An innovative bed net that immobilises mosquitoes by making them unable to move or fly could reduce malaria infection in children significantly, says a trial study done in Tanzanian communities.
The mosquito dies from starvation or being unable to fend for itself, according to scientists who have been working on the trial. Other insecticides usually kill mosquitoes by poisoning the nervous system.
The study, which boosts innovation in tackling malaria was conducted by scientists from the London School of Hygiene and Tropical Medicine (LSHTM), National Institute for Medical Research, Kilimanjaro Christian Medical University College in Tanzania, and the University of Ottawa, Canada.
The malaria burden remains unacceptably high, mainly in Sub-Saharan Africa and is one of the leading causes of death in Tanzania.
“We urgently need new interventions to get control efforts back on track and protect young people from this deadly disease,” said the study’s main author Dr Jacklin Mosha, a senior research scientist at the National Institute for Medical Research in Tanzania.
“These exciting results highlight that we have another effective tool to help control malaria,” she explained.
For the past decade, insecticide-treated mosquito nets have been the main form of malaria prevention in Sub-Saharan Africa, and the most effective, according World Health Organisation.
However, there is growing resistance to pyrethroids — the insecticide usually used to impregnate bed nets in malaria vectors, which now threatens the gains made from this intervention.
Dr Mosha says, “Our study shows that for the first time in over 40 years, another class of insecticide [chlorfenapyr] is safe to use on bed nets and more effective to prevent malaria, and halves malaria cases compared to current standard practice which is the pyrethroid insecticide mosquito nets.”
The researchers enrolled 4,500 children aged six months to 14 years and divided them into four groups, with three groups receiving one of three new types of bed net and one group receiving standard mosquito nets.

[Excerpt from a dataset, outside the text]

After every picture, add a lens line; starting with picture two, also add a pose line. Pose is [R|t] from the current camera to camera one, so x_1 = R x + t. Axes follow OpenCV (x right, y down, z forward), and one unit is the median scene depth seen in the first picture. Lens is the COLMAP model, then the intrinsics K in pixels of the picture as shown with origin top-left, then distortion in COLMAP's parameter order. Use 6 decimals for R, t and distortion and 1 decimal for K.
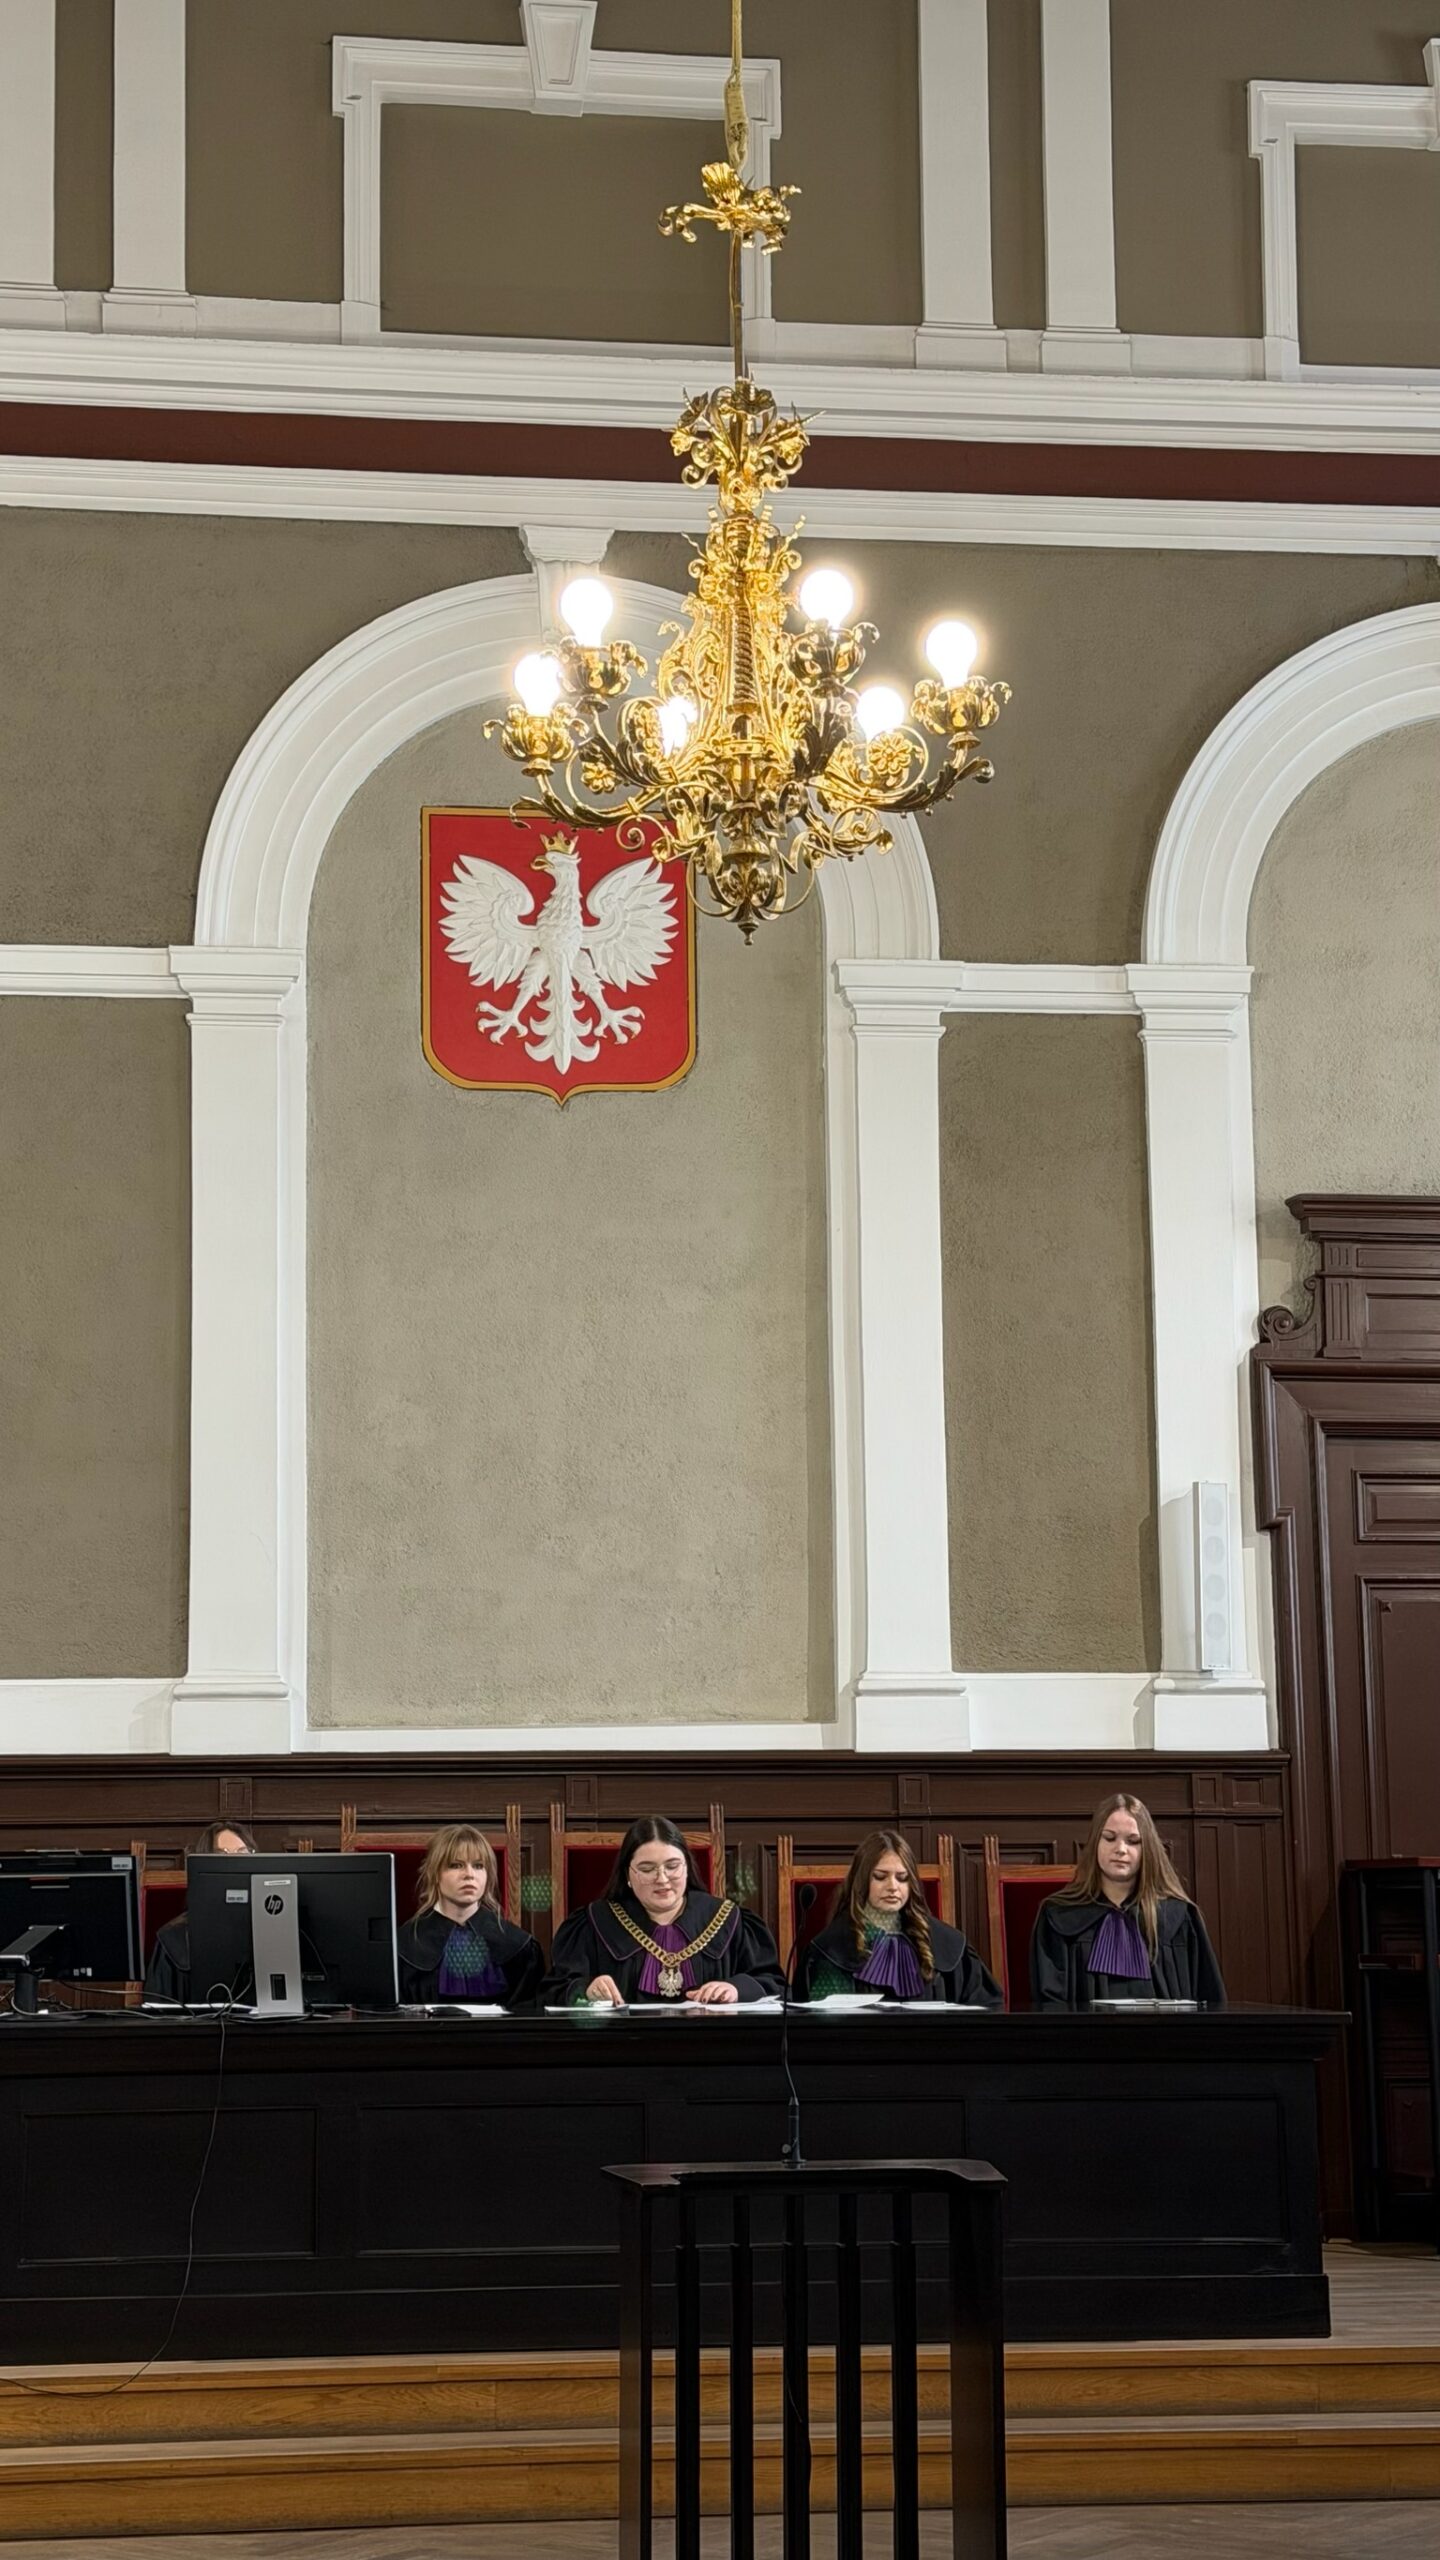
lens RADIAL K [[3889.1, 0, 718.3], [0, 3889.1, 1274.7], [0, 0, 1]] dist [0.069849, 0.000000]
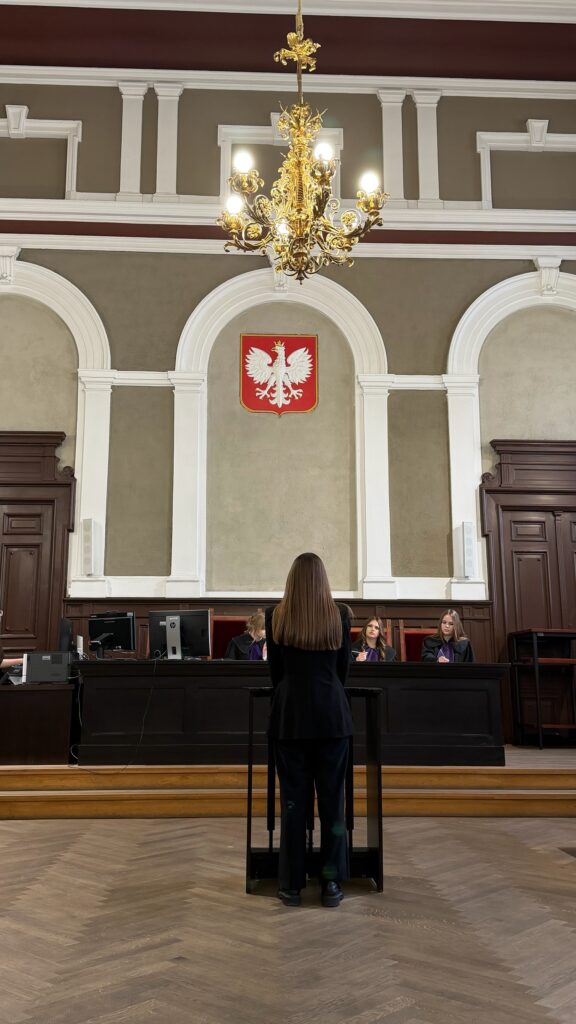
lens RADIAL K [[873.1, 0, 285.1], [0, 873.1, 520.7], [0, 0, 1]] dist [0.067318, -0.073572]
pose [[0.995898, -0.005260, -0.090326, 0.036156], [0.002168, 0.999409, -0.034299, 0.078361], [0.090453, 0.033962, 0.995321, 0.219657]]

The children were then tested for malaria at the end of each rainy season.
“After 24 months, malaria infection was reduced by 37 per cent in children that received the chlorfenapyr insecticide nets compared to those receiving the standard pyrethroid nets,” Mosha said.
Professor Mark Rowland, from LSHTM, explained: “When it comes to resistance to standard nets we were running out of options, but chlorfenapyr has come to the rescue. Although it may appear this has happened overnight, in reality there were twists and turns over many years to show how the new class of insecticide truly works ,to develop improved formulations to confirm effectiveness and safety on nets, and finally to demonstrate control of malaria in large scale trials.”
Reference Jacklin F Mosha*, Manisha A Kulkarni*, Eliud Lukole, Nancy S Matowo, Catherine Pitt, Louisa A Messenger, Elizabeth Mallya, Mohamed Jumanne, Tatu Aziz, Robert Kaaya, Boniface A Shirima, Gladness Isaya, Monica Taljaard, Jacklin Martin, Ramadhan Hashim, Charles Thickstun, Alphaxard Manjurano, Immo Kleinschmidt, Franklin W Mosha, Mark Rowland, Natacha Protopopoff. Effectiveness and cost-effectiveness against malaria of three types of dual-active-ingredient long-lasting insecticidal nets (LLINs) compared with pyrethroid-only LLINs in Tanzania: a four-arm, cluster-randomised trial. The Lancet.